Di hari-hari sejak agen federal bertopeng menembak dan membunuh Renee Nicole Good, pencipta dan influencer sayap kanan seperti Nick Sortor dan Cam Higby telah turun ke Minneapolis, merekam para pengunjuk rasa dan mewawancarai agen Imigrasi dan Penegakan Bea Cukai (ICE). Sejauh ini, mereka telah menghasilkan aliran konten yang muncul secara stabil dirancang untuk menggambarkan Minneapolis sebagai kota tanpa hukumdan tindakan dari Agen ICE seperti Jonathan Rossyang dilaporkan menembak dan membunuh Good, sebagai pembelaan diri.
“YA YA! ICE baru saja MENGHANCURKAN kaca jendela mobil seorang aktivis sayap kiri dan menarik mereka keluar setelah mereka ikut campur dalam operasi ICE di Minneapolis.
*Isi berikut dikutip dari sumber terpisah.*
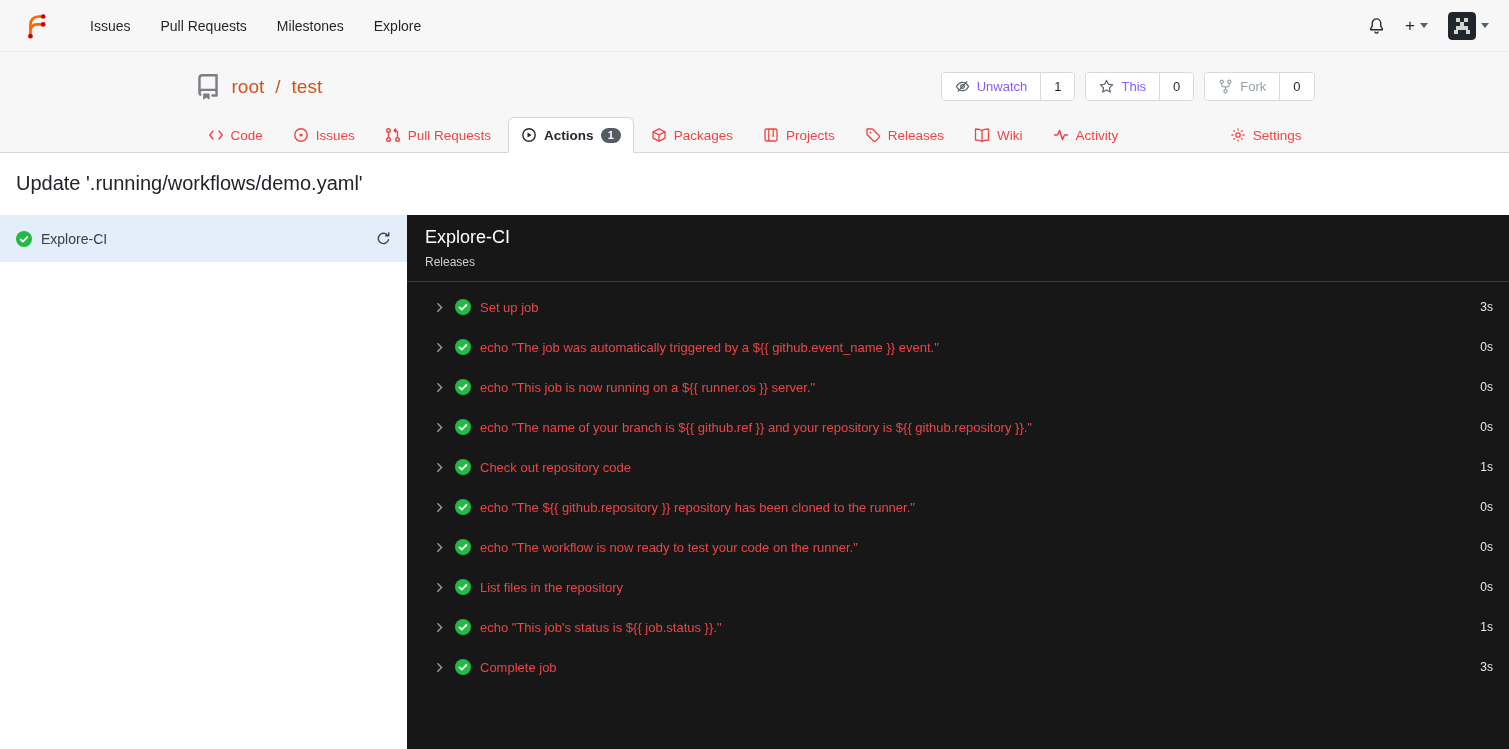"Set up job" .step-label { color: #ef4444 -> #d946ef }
LEBIH BANYAK DARI INI!” penyortir diposting ke X pada hari Minggu“Konsekuensinya harus Curam!”
Para pembuat konten ini memfokuskan sebagian besar konten mereka pada bagaimana para pengunjuk rasa diduga menggunakan kendaraan pribadi dan memblokir lalu lintas untuk menghalangi operasi ICE. Dalam salah satu video yang diposting pada hari Jumat, Kevin Posobiec, pencipta situs web Human Events, menyoroti bagaimana para pengunjuk rasa tampaknya menutup lalu lintas di pusat kota Minneapolis.
“Para pengunjuk rasa mengenakan rompi keselamatan yang memanipulasi lalu lintas. Kami di sini,” tulisnya.
Setelah klip ini diposting ke platform seperti X, akun agregasi sayap kanan, seperti Akhir Wokeness dan influencer lainnya, termasuk Matt Walsh dari Daily Wire, posting ulang ke jutaan pengikutnya. Klip-klip ini kemudian menjadi bahan pembicaraan di media sosial, kadang-kadang sampai ke saluran televisi kabel dan menjadi bukti utama dalam upaya untuk membenarkan lonjakan pemerintahan Trump di kota-kota Amerika.
Kontennya tampaknya mengikuti narasi yang sama dengan apa yang keluar langsung dari DHS. Dalam wawancara hari Senin dengan Fox Newsjuru bicara DHS Tricia McLaughlin mengklaim bahwa Ross melindungi dirinya sendiri dan petugas lainnya.
“[The officer] mengikuti pelatihannya. Dia takut akan nyawanya. Dia takut terhadap petugas penegak hukum di sekitar hidupnya,” kata McLaughlin. “Dan saat itulah dia mengikuti pelatihannya dan situasi ini berubah menjadi mematikan.”
Pemerintahan Trump telah mempersiapkan momen ini selama berbulan-bulan. Setidaknya sejak musim panas lalu, influencer sayap kanan telah melekat pada petugas imigrasi selama penggerebekan ICE sebagai sarana membenarkan tindakan keras pemerintah. Sekarang, dengan seorang agen yang diawasi atas pembunuhan Good, banyak dari influencer yang sama menjalankan pedoman serupa.
Influencer sayap kanan mulai berdatangan ke Minneapolis tak lama setelah video YouTube dari Nick Shirley, seorang pencipta sayap kanan, menjadi viral pada bulan Desember yang mengklaim mengungkap skema penipuan senilai $100 juta yang melibatkan pusat penitipan anak Somalia. Meskipun ada banyak outlet lokal Minnesota meliput cerita serupa selama bertahun-tahunvideo tersebut ditonton lebih dari tiga juta kali, dan tokoh sayap kanan terkemuka seperti Elon Musk memposting ulang klip dari video tersebut.
Salah satu petugas penegak hukum mengatakan kepada CNN awal bulan ini bahwa lonjakan agen Departemen Keamanan Dalam Negeri ke Minnesota sebagian disebabkan oleh video Shirley.
Operasi influencer ICE akan semakin besar. Bulan lalu, itu Washington Post dilaporkan bahwa badan tersebut berencana menghabiskan sekitar $100 juta untuk menggunakan pembuat konten dan iklan bertarget geografis di internet untuk membantu merekrut petugas deportasi di masa depan.